* _Instruction_
Please pull the source text from each of the rows below and reproduce it line for line, without any changes.
------------------------------------------------
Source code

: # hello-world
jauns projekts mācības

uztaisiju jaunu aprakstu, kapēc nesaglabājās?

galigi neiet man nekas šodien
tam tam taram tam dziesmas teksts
------------------------------------------------
* _Exercise output_
Source code

: # hello-world
jauns projekts mācības

uztaisiju jaunu aprakstu, kapēc nesaglabājās?

galigi neiet man nekas šodien
tam tam taram tam dziesmas teksts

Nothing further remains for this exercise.